Im ersten Strafprozess war die Aufnahme trotz heimlicher Anfertigung vom Gericht zugelassen worden, allerdings nicht ins Urteil eingeflossen, da das Telefonat nach der Kneipennacht stattgefunden hatte und Bestechlichkeit im damaligen Strafverfahren nicht Bestandteil der Anklage gewesen war. Aber sowohl das Landgericht als auch das Oberlandesgericht hatten auf eine mögliche Bestechlichkeit hingewiesen – ein mehr als deutlicher Wink, dem die Staatsanwaltschaft in der Folge im Oktober 2023 mit der Aufnahme eines neuen Ermittlungsverfahren Rechnung trug. Eineinhalb Jahre danach mündet es nun in einer erneuten Anklage von Andreas R.
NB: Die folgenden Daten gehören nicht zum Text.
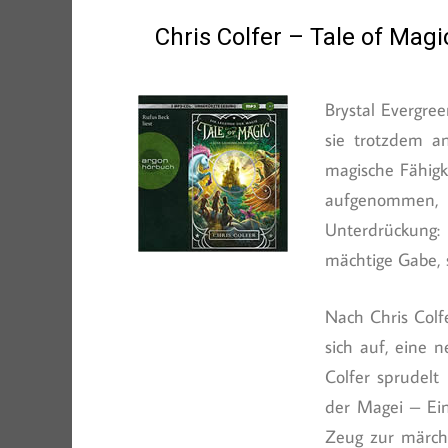
Chris Colfer – Tale of Ma
Brystal Evergre
sie trotzdem an
magische Fähigk
aufgenommen, w
Unterdrückung:
mächtige Gabe, s
Nach Chris Colf
sich auf, eine n
Colfer sprudelt
der Magei – Ei
Zeug zur märch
Bei Verurteilung droht Freiheitsstrafe bis zu fünf Jahren

„Es wird höchste Zeit!“, kommentierte Holger-Christoph Rohne, der Rechtsanwalt der Polizeibeamtin und damaligen Nebenklägerin im Prozess gegen Andreas R., gegenüber unserer Redaktion die Anklageerhebung. Rohne verwies darauf, bereits 2023 Beschwerde eingelegt zu haben, weil der Vorwurf der Bestechlichkeit nicht verfolgt worden war. Es sei für den Rechtsstaat kaum vermittelbar, dass bei der Staatsanwaltschaft bislang nichts geschehen sei, obwohl alle Beweismittel seit 2021 aktenkundig seien, so Rohne. Er forderte, den Grund für die Verzögerung überprüfen zu lassen und brachte dazu auch den Landtags-Untersuchungsausschuss ins Spiel.

Für den heute 52-jährigen Andreas R. dürfte der Bestechlichkeitsvorwurf, sollte es zum Prozess kommen, auch mit Blick auf das laufende Disziplinarverfahren brisanter sein als der damalige Vorwurf der sexuellen Nötigung. Bei einer Verurteilung droht eine Freiheitsstrafe von sechs Monaten bis zu fünf Jahren. Bestechlichkeit wiegt disziplinarrechtlich schwerer als der damalige Vorwurf der sexuellen Nötigung. Für Andreas R. würde eine strafrechtliche Verurteilung wegen Bestechlichkeit die sofortige Entlassung aus dem Beamtenverhältnis zur Folge haben, inklusive Verlust aller Pensionsansprüche.